TO DO:
Reproduce all of the data below without alteration; exclude every picture.

● ● ●

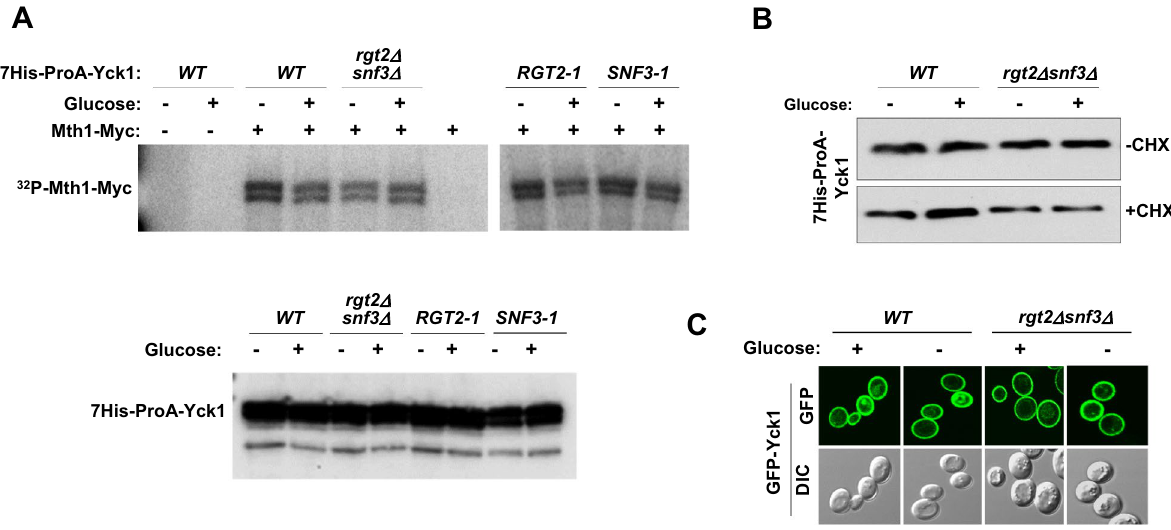
Figure 6. The Ycks are constitutively expressed and active and are not regulated by glucose sensing receptors. ( A ) Mth1-9xmyc (pBM4560) prepared by immunoprecipitation was subjected to in vitro phosphorylation assays using the 7 × His-Protein A-tagged-Yck1(7His-ProA-Yck1, pBM4536) from WT (BY4742), rgt2Δsnf3Δ (YM6370), RGT2-1 (YM6545), and SNF3-1 ((YM6548) yeast strains in the presence of [γ 32 P] ATP, and the radiolabeled proteins were detected by autoradiography after separating them by SDS-PAGE. The indicated yeast strains expressing 7His-ProA-Yck1 were grown in 2% glucose (+) or 2% galactose (−) as described in Fig. 1A (top). 7His-ProA-Yck1 was immunoprecipitated from cell lysates and analyzed by Western blotting using anti- Protein A antibody as a probe (bottom). ( B ) Yeast cells ( WT and rgt2Δsnf3Δ ) expressing 7His-ProA-Yck1 were grown in SC-2% glucose (+) medium to mid-log phase and shifted to 2% galactose (−) medium with or without cycloheximide (CHX, 50 µg/ml) for 1 h. Membrane fractions were immunoblotted with anti-HA antibody. ( C ) WT (BY4742) and rgt2Δsnf3Δ (YM6370) strains expressing GFP-Yck1 were grown in glucose (2%) or galactose (2%) as described above and analyzed by confocal microscopy. Yeast cells were observed under the Zeiss LSM 510 META confocal laser scanning microscope. DIC and GFP fluorescence images are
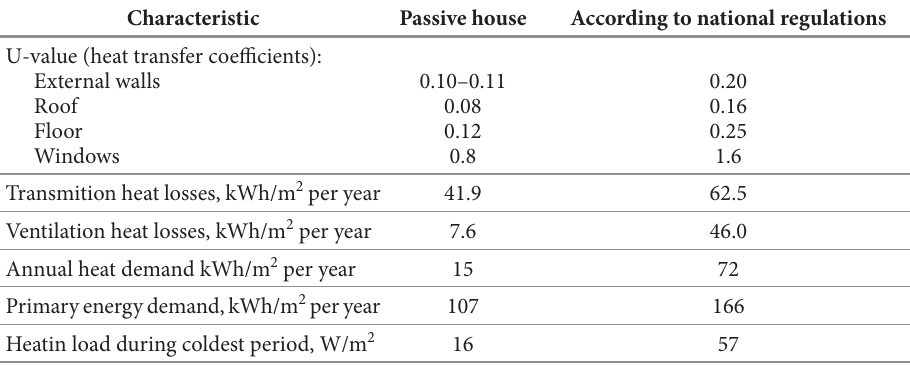
Table 1. Technical and economical characteristics of the building Characteristic Passive house According to national regulations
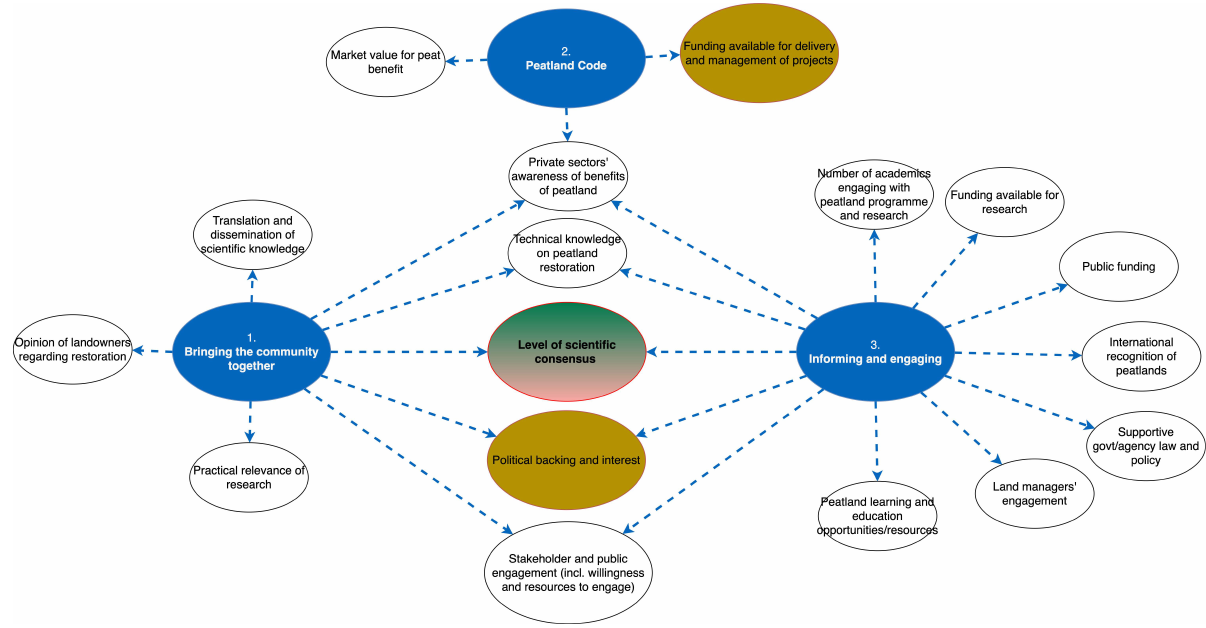
Figure 5. Submap one step downstream of Peatland Programme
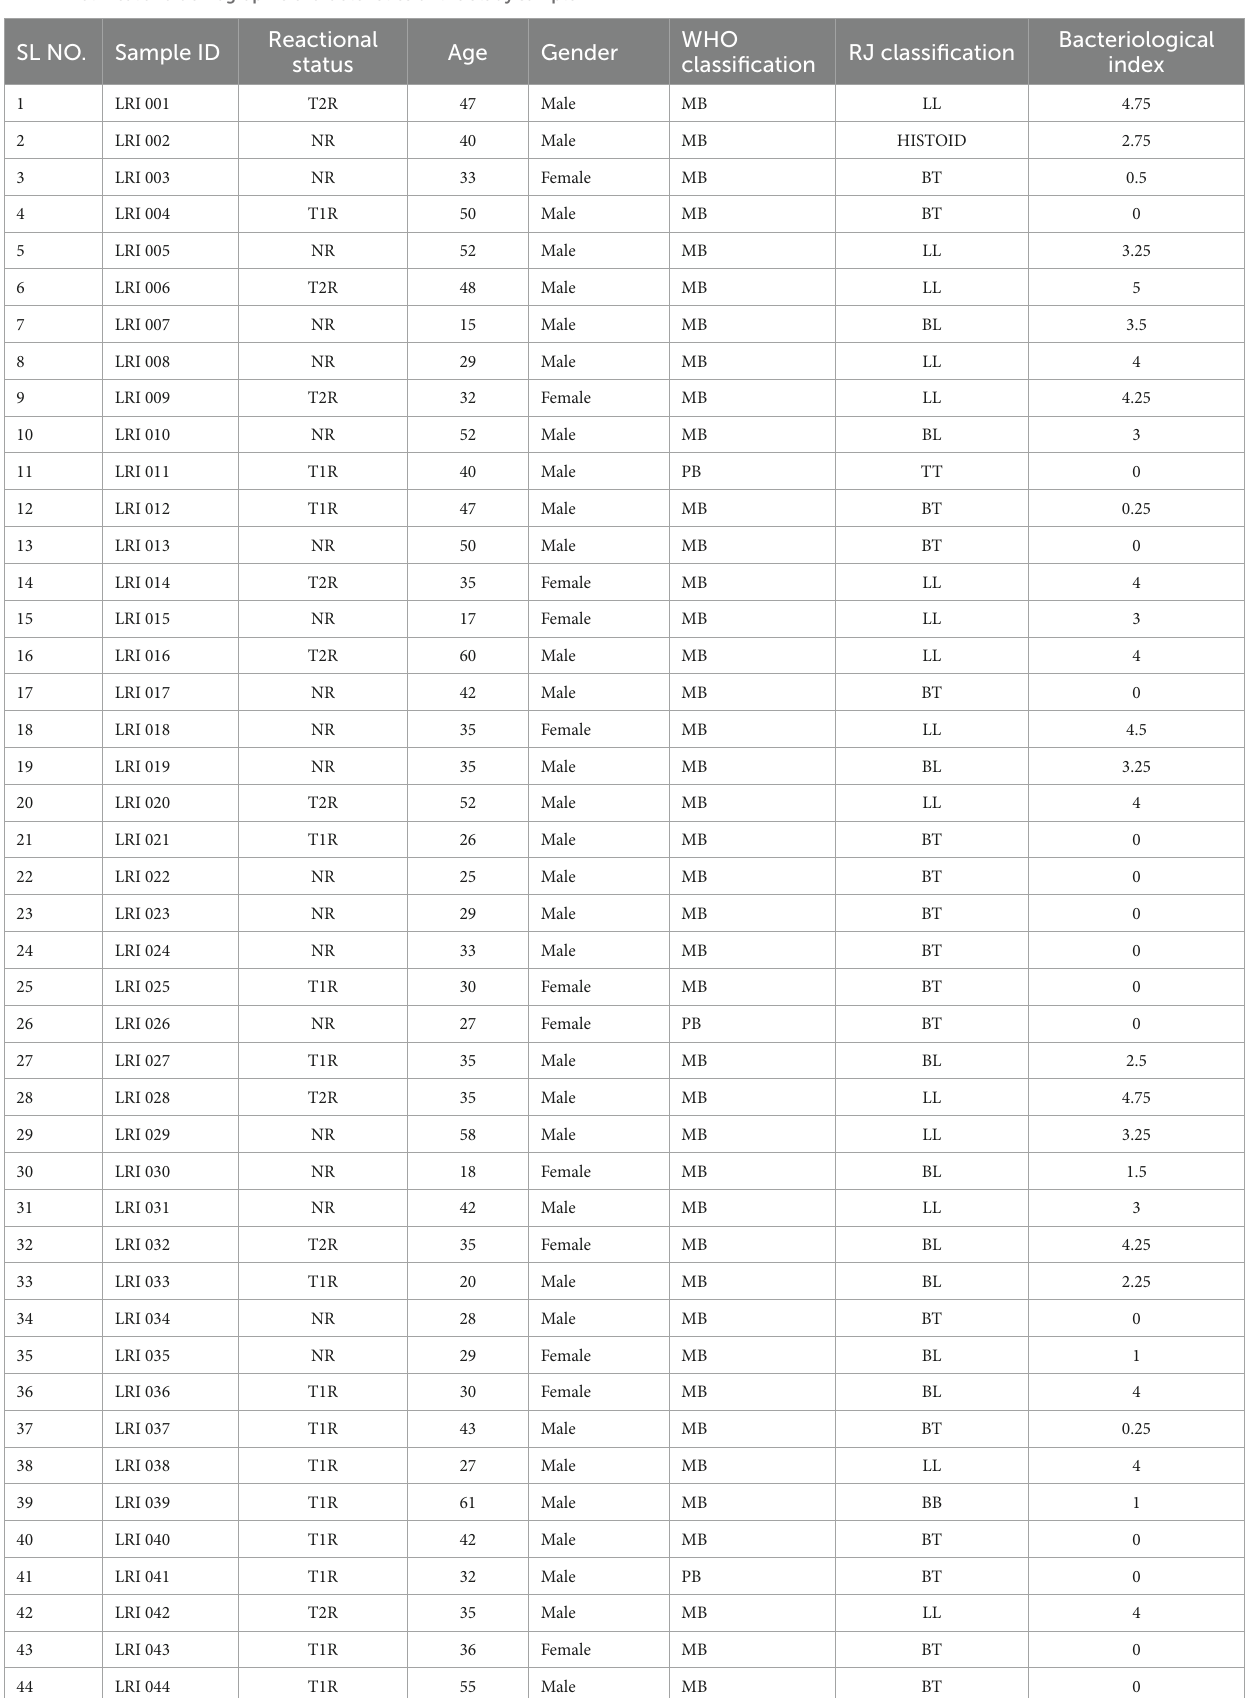
TABLE 1 Clinical and demographic characteristics of the study sample. SL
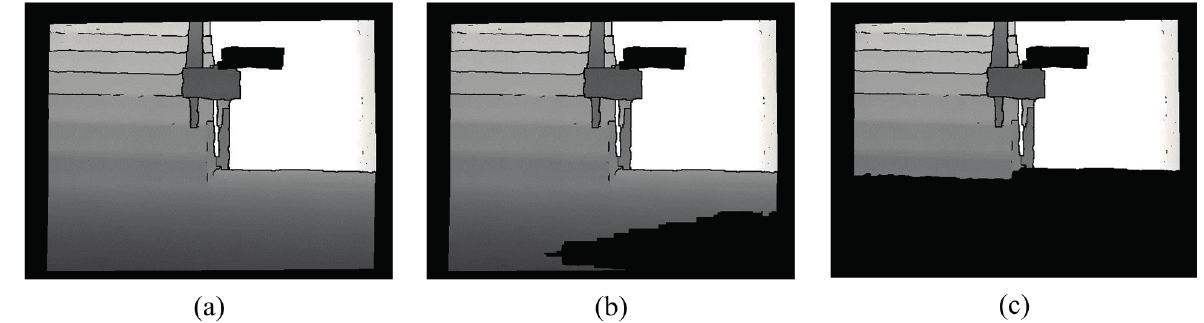
Figure 11. The result of the offset. ( a ) Original depth map; ( b ) Result image before offset; ( c ) Result image after offset.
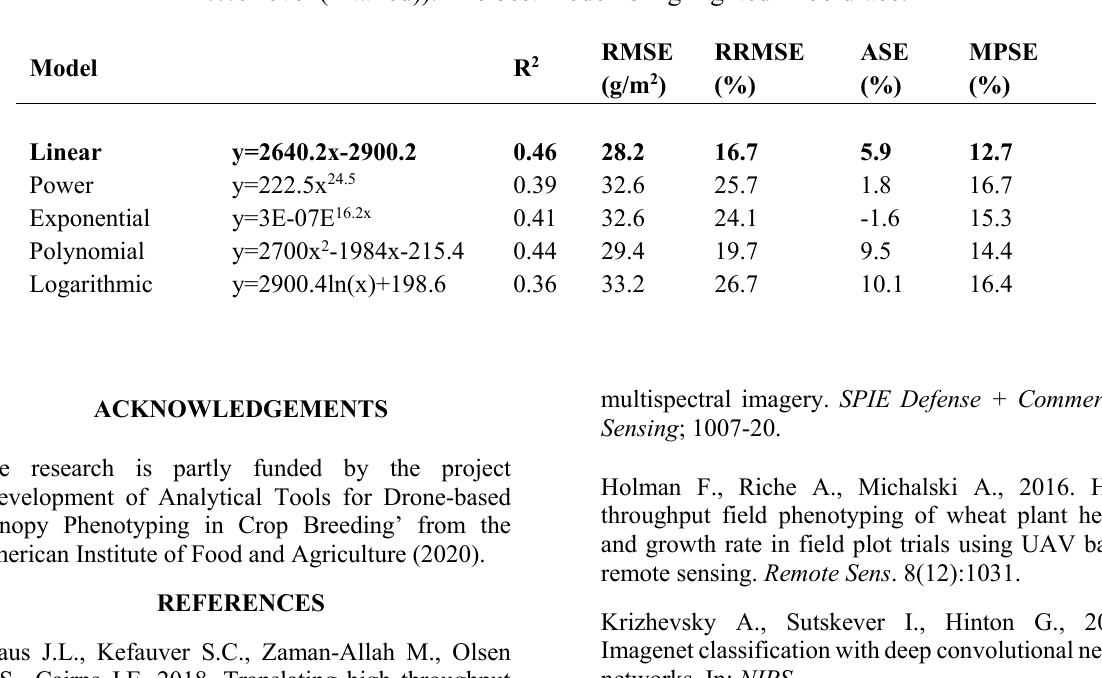
Table 1. Validation statistics of regression models for predicted AGB versus actual AGB (significance at 0.05 level (2-tailed)). The best model is highlighted in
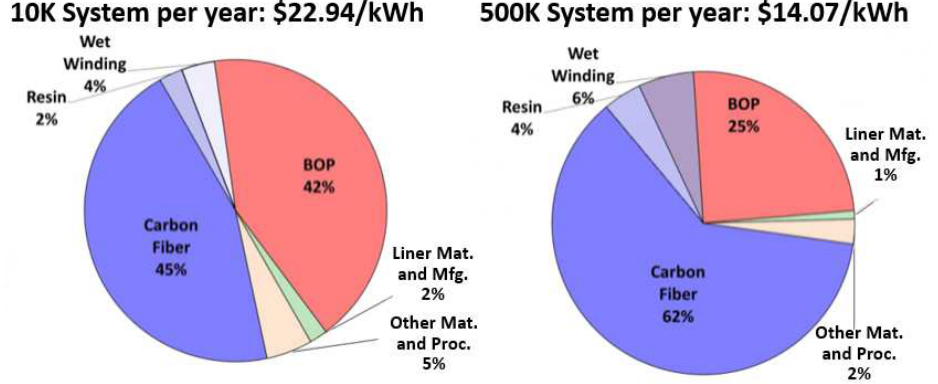
Figure 7. Cost breakdown of 70 MPa tank type IV system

● ● ●

WRITTEN SOLUTION:
Figure 6. The Ycks are constitutively expressed and active and are not regulated by glucose sensing receptors. ( A ) Mth1-9xmyc (pBM4560) prepared by immunoprecipitation was subjected to in vitro phosphorylation assays using the 7 × His-Protein A-tagged-Yck1(7His-ProA-Yck1, pBM4536) from WT (BY4742), rgt2Δsnf3Δ (YM6370), RGT2-1 (YM6545), and SNF3-1 ((YM6548) yeast strains in the presence of [γ 32 P] ATP, and the radiolabeled proteins were detected by autoradiography after separating them by SDS-PAGE. The indicated yeast strains expressing 7His-ProA-Yck1 were grown in 2% glucose (+) or 2% galactose (−) as described in Fig. 1A (top). 7His-ProA-Yck1 was immunoprecipitated from cell lysates and analyzed by Western blotting using anti- Protein A antibody as a probe (bottom). ( B ) Yeast cells ( WT and rgt2Δsnf3Δ ) expressing 7His-ProA-Yck1 were grown in SC-2% glucose (+) medium to mid-log phase and shifted to 2% galactose (−) medium with or without cycloheximide (CHX, 50 µg/ml) for 1 h. Membrane fractions were immunoblotted with anti-HA antibody. ( C ) WT (BY4742) and rgt2Δsnf3Δ (YM6370) strains expressing GFP-Yck1 were grown in glucose (2%) or galactose (2%) as described above and analyzed by confocal microscopy. Yeast cells were observed under the Zeiss LSM 510 META confocal laser scanning microscope. DIC and GFP fluorescence images are
Table 1. Technical and economical characteristics of the building Characteristic Passive house According to national regulations
Figure 5. Submap one step downstream of Peatland Programme
TABLE 1 Clinical and demographic characteristics of the study sample. SL
Figure 11. The result of the offset. ( a ) Original depth map; ( b ) Result image before offset; ( c ) Result image after offset.
Table 1. Validation statistics of regression models for predicted AGB versus actual AGB (significance at 0.05 level (2-tailed)). The best model is highlighted in
Figure 7. Cost breakdown of 70 MPa tank type IV system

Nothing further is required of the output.